Relationships have songs. Whether it’s a song that tells the tale of your last fucked up relationship or that album that reminds you of how much you love someone or even the only playlist you could listen to while crying in your bed late at night. These intimate moments with songs create a personal and often private soundtrack to our lives.

My soundtrack is predominately painful; relationships have ruined so many albums for me. Part of this has to do with how my relationships typically end, but also part has to do with the way I listen to music. I always have music on (when I’m not binge watching Bones) and I get easily obsessed with one album or one song and listen to nothing else for weeks on end. This raises the odds that an album or a song may become more than just an album or a song to me.

Example A: I’ve spent the last year and a half trying to reclaim the 2012 Purity Ring release but I still can only remember the bitter end to eight blissful months. I find it especially hard to extricate the joy the album once gave me from the pain of breaking up with a loved one. But the album is unbelievably beautiful so I’ll keep trying to reclaim it.

Another example: Sleater-Kinney reminds me of one summer while I was in situationship (somewhere between friends with benefits and a relationship) that ended poorly. The girl only listened to the musical stylings of Carrie Brownstein, and now one of the best riot grrrl bands is tarnished by the fling.

This is starting to read like a pity party I’m throwing just for myself so let’s move on to some happier memories.

Example three: Courtney Barnett’s album Avant Gardener reminds me of a short-lived, but quite enjoyable and civil, hook-up situation.
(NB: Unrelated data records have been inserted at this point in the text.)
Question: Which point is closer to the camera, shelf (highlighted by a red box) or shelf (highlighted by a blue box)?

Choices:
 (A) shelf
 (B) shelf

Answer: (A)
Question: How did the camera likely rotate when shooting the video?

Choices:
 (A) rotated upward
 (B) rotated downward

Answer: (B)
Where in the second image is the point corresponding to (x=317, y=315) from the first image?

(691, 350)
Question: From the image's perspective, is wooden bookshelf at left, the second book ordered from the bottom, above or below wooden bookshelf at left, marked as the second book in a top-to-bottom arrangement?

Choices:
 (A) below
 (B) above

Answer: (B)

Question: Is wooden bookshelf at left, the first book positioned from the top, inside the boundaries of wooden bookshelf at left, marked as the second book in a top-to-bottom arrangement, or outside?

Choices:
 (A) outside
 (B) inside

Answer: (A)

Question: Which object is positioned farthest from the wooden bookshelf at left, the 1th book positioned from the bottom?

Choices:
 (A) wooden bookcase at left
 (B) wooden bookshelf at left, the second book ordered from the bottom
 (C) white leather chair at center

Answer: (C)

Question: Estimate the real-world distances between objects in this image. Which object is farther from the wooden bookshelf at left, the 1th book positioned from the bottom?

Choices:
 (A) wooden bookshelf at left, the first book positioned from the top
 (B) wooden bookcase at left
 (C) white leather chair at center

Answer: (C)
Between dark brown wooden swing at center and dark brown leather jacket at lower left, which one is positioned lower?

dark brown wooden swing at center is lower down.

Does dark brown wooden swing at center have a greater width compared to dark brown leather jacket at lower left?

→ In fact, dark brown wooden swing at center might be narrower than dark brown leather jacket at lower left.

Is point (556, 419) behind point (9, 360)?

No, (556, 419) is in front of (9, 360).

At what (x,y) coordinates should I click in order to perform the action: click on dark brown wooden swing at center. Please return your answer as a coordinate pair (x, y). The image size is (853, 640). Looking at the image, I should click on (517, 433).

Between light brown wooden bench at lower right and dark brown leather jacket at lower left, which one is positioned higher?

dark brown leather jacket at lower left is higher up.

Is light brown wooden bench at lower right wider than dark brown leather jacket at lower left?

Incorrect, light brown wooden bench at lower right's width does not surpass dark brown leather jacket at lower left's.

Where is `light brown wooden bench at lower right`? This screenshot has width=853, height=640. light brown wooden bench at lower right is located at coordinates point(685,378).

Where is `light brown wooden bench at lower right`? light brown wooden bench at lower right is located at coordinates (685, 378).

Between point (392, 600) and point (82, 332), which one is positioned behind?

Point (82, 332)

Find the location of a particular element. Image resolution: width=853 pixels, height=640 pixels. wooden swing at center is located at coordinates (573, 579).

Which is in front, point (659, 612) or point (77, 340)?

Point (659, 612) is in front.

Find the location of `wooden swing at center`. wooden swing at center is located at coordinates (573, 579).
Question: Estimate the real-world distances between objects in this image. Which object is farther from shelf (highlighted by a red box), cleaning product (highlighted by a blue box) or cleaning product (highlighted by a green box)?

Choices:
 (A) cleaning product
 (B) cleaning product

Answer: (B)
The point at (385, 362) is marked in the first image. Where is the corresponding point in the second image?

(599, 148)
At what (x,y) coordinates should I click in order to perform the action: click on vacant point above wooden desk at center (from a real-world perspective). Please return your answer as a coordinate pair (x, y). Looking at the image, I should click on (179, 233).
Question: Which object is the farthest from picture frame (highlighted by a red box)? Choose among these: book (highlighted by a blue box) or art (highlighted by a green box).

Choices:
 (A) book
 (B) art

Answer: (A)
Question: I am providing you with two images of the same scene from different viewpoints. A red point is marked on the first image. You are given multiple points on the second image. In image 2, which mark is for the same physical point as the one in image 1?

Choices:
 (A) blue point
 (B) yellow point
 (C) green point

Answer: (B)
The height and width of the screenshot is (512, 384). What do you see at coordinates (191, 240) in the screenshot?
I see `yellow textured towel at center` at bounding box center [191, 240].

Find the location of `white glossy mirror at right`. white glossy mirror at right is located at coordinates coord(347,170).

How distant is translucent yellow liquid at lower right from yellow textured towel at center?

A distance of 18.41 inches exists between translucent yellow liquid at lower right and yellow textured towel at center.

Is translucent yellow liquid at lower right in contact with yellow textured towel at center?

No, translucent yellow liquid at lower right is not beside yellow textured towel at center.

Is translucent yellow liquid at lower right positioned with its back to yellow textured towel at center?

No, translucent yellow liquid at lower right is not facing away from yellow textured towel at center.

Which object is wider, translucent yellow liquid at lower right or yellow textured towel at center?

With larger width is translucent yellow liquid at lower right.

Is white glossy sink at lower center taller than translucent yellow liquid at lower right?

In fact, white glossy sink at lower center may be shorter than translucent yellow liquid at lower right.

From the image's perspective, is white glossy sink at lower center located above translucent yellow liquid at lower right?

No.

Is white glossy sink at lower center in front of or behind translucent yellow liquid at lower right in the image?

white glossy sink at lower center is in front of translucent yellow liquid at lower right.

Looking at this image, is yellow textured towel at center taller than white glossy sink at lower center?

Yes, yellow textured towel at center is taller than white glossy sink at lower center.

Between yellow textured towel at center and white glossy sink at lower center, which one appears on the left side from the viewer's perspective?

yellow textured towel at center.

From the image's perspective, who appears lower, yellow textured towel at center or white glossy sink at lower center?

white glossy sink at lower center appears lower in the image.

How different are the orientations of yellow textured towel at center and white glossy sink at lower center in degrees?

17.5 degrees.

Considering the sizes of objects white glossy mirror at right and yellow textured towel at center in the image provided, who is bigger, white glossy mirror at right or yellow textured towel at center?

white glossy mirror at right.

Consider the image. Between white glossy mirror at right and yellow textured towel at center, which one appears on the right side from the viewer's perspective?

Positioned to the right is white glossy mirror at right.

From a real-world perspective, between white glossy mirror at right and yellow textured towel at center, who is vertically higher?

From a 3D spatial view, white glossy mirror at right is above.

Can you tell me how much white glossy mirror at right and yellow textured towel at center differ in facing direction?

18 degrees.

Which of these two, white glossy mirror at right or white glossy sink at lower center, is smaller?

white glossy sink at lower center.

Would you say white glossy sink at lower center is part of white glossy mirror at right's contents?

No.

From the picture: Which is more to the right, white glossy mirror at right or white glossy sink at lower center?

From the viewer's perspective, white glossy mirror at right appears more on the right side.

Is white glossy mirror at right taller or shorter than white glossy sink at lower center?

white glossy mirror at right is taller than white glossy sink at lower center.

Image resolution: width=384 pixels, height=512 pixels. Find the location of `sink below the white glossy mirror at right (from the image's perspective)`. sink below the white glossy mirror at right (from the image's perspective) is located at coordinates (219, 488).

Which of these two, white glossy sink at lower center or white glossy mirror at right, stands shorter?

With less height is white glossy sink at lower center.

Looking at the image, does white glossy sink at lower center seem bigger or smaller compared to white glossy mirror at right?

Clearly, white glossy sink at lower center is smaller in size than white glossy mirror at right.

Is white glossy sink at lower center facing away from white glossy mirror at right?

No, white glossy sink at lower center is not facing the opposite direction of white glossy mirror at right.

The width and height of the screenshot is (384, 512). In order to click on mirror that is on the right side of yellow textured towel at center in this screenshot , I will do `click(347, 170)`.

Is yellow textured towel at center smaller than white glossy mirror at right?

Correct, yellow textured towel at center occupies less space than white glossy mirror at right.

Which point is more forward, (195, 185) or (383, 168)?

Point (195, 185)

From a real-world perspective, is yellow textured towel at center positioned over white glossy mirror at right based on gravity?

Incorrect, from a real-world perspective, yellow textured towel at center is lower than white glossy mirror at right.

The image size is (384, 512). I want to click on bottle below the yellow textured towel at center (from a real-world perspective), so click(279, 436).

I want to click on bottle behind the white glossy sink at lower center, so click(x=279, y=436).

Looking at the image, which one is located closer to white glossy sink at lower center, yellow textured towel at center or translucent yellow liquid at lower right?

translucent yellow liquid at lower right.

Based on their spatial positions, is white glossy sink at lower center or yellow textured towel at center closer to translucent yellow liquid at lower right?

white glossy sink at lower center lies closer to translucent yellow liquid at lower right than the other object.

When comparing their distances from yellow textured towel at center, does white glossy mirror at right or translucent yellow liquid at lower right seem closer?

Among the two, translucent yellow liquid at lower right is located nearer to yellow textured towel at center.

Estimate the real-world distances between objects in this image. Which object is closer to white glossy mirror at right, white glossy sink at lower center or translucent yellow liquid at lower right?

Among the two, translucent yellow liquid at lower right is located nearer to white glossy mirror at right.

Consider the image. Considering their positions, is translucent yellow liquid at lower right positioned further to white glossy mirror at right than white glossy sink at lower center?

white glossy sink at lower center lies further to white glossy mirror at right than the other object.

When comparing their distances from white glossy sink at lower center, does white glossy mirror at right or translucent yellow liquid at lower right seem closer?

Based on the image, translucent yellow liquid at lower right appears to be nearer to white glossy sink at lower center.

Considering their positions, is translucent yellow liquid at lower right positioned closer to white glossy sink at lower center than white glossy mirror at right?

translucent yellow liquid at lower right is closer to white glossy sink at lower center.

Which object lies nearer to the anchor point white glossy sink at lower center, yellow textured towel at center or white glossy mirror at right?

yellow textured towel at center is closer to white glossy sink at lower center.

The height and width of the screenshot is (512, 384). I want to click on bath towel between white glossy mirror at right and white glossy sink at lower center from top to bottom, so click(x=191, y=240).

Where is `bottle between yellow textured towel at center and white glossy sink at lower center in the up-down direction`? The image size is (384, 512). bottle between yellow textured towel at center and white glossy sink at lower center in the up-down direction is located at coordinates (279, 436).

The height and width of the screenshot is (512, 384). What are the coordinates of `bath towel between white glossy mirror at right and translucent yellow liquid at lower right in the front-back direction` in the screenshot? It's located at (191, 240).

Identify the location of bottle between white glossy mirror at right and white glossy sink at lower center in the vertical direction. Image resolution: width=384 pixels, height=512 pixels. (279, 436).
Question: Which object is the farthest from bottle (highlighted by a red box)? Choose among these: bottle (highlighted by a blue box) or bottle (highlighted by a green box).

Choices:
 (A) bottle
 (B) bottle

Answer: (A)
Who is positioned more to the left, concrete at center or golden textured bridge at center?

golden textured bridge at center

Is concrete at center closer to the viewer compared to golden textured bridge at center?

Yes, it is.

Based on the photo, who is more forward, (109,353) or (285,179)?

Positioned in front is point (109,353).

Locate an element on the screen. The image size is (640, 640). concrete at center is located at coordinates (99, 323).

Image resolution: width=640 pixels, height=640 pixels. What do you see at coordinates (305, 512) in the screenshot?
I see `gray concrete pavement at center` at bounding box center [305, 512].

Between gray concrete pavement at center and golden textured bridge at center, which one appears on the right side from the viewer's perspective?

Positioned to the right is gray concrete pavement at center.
The album is reminiscent of good times that were never tinged by the awful hurt that can come from the end of something more serious.

Final example: My boyfriend in high school was really into the German nu metal band Rammstien

and while I have no desire to ever listen to that album again because I think it’s shit, I can still remember the sensation of being in love for the first time, sneaking kisses in the movie theater, and driving around our small town blasting music from his car speakers.

My soundtrack is characterized by all kinds of music and all kinds of feelings but I find no matter the emotions the songs evoke, it’s still like talking to an old friend every time I hear one.